The bandwidth is an important control parameter for the GWR model, because it directly determines the rate of weight decay with increasing distance. The greater the bandwidth, the slower is the weight decay, and vice versa. The bandwidth-selection methods of the GWR model are adaptive and fixed. The GWLR model selects an adaptive bandwidth by defining the number of nearest neighbors M. The distance between the sample point i and the nearest neighbor M is used as the bandwidth, where M is determined by the Akaike information criterion (AIC) (Eq. 6), and the size of M can directly represent the size of the bandwidth60,61.

$$AIC = 2K - 2\ln (L)$$
(6)

where L is the maximum likelihood function of the model, n is the number of data samples, and k is the number of parameters of the model.

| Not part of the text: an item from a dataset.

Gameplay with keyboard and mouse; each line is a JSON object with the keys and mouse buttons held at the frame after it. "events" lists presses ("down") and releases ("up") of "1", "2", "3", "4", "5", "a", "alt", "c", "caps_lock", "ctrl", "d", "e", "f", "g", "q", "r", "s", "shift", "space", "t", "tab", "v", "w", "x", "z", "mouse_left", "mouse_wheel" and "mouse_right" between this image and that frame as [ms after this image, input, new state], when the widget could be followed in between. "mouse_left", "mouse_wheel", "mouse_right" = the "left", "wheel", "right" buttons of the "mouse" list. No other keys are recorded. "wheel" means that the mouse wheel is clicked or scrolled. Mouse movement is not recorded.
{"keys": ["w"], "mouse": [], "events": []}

Spatial-scale effect of impact factors-MGWR

In the present study, the probability of forest fire occurrence and the forest-fire impact factor obtained by the GWLR model were used as the dependent and independent variables, respectively, and the spatial-scale effect of each forest-fire impact factor was analyzed in combination with the MGWR model. Traditional regression analysis assumes that all impact factors affect the relationship between forest fire occurrence and impact factors on the same spatial scale. The MGWR abandons this assumption, allowing each variable to establish a relationship with its optimal bandwidth and dependent variables28,62, The MGWR equation is as follows:

$$y_{i} = \beta_{bw0} \left( {u_{i} ,v_{i} } \right) + \sum\nolimits_{k = 1}^{p} {\beta_{bwk} } \left( {u_{i} ,v_{i} } \right)\chi_{ik} + \varepsilon_{i}$$
(7)

where (ui,vi) are the geographic coordinates of fire point i, \(\beta_{bw0}\) and \(\beta_{bwk}\) are the intercepts under the optimal bandwidth and the regression coefficient of the k-th index, respectively, p is the number of selected impact factors, \(\chi_{ik}\) is the value of the k impact factors at position i, and \(\varepsilon_{i}\) is the random error. Because of the uneven spatial distribution of sample points in the study area, this study selects the adaptive bandwidth by defining the number of nearest neighbors M; the distance between the regression analysis sample point i and the nearest neighbor of M is used as the bandwidth. M is determined by AIC (Eq. 6), and the size of M intuitively characterizes the size of the bandwidth28,62. The bandwidth size directly determines the rate at which the weight decays with increasing distance. The larger the bandwidth, the slower is the weight decay, and vice versa. Therefore, bandwidth can reflect the scale of action of the independent variable on the dependent variable63,64,65,66,67, the effect of the impact factor, and account for changes in spatial scale effects.